Two Easts (WIP)
These photos were taken over two periods this year– over the summer with my father’s family around Lebanon (primarily in the country's capital, Beirut, and in the Baa'bdat hills north of the city), and over the winter with my mother’s family in Longview, Texas. They have only met a handful of times, and now that my parents live separate lives, do not communicate often (if at all). East Texas and the Middle East are not usually associated with each other – where one is marked by stability, the other is marked by turbulence. I have spent a lifetime comparing them, placing my two roots next to each other, and trying to make sense of their opposing nature. They clash in many places, but tie back to each other in many more. The parallels found in the image pairs were not intentional, but were discovered while sorting through my files at the end of this year. While the struggles of these two places that have made me are different on a macro level, they share so much when it comes to the day to day – an intense care for the land and the home, deep ties to the communities that help maintain them, unbreakable loyalty when it comes to family and loved ones.

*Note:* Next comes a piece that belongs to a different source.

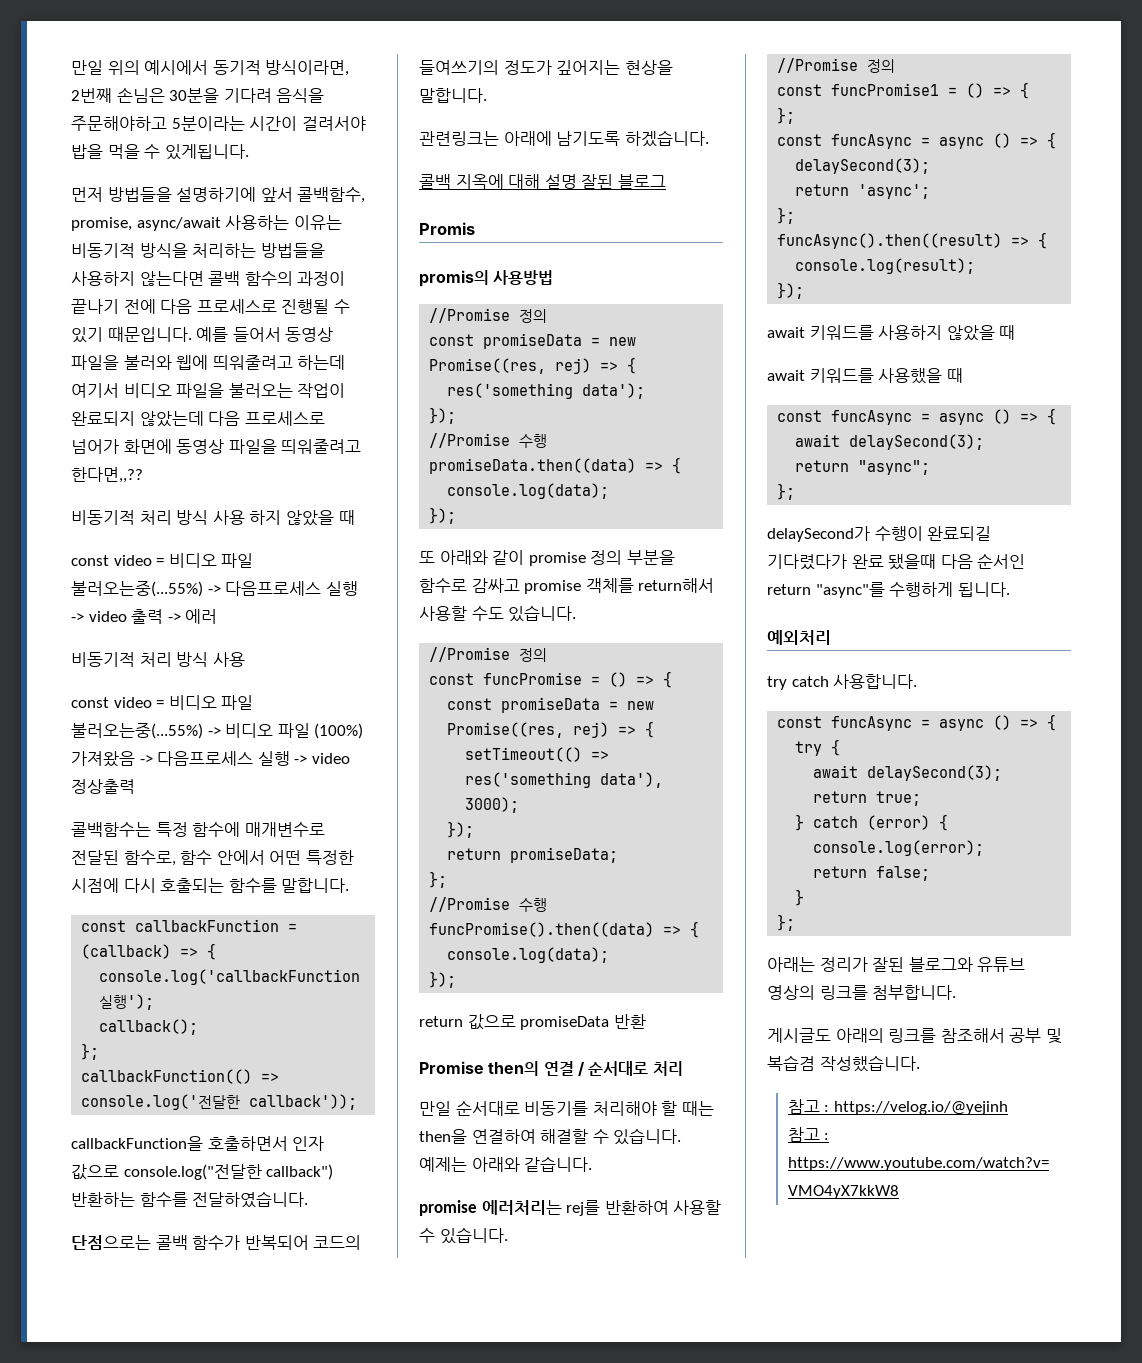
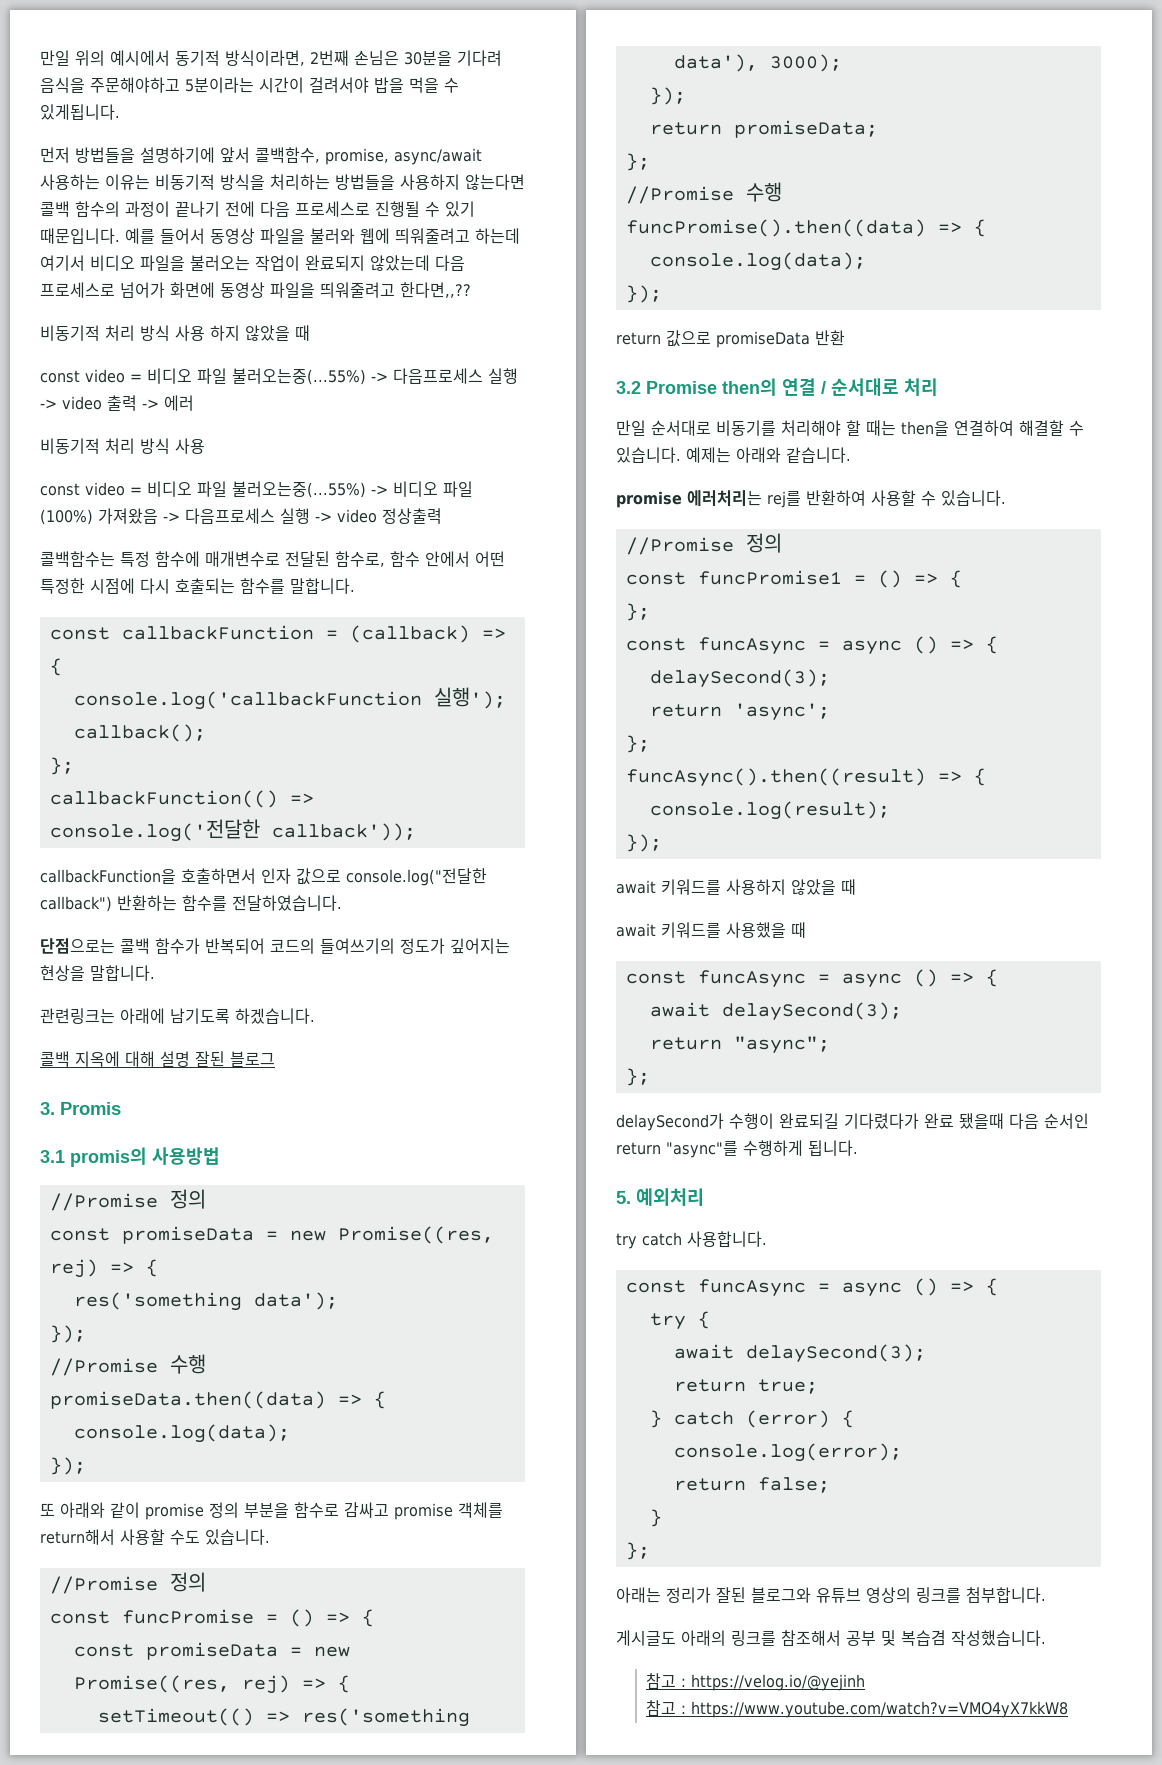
(666, 181) none -> [40,1102,55,1115] 3.
(475, 228) none -> [40,1150,65,1163] 3.1
(646, 1021) none -> [616,381,641,394] 3.2
(1010, 589) none -> [616,1191,631,1204] 5.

Loss is ever present in both. In Lebanon, there is a loss of innocence as a product of external factors. Family members have had to move out of homes, fix shattered windows, have had to change routes, yet there is a strong internal stability amidst the outer chaos. In some ways, they are uneasy in times of quiet. The outside world uses the word “resilient”, but it is not as much resilience as it is violent familiarity with living in a tinderbox. In Texas, everything external stays the same – my grandparents have been in the same house for over 40 years, they have gone to the same church for decades and met with the same bible study group for just as long, walked the same paths and driven the same roads for years as well. Longview does not change quickly. It does so gradually, at a pace that feels almost intentional, considerate. But so much feels unfamiliar as we grapple with my grandfather’s dementia. I become my mother, he is no longer able (or allowed) to access rooms in his own house that were once familiar to him, we are stuck in the past. Loss persists here as well, just internally.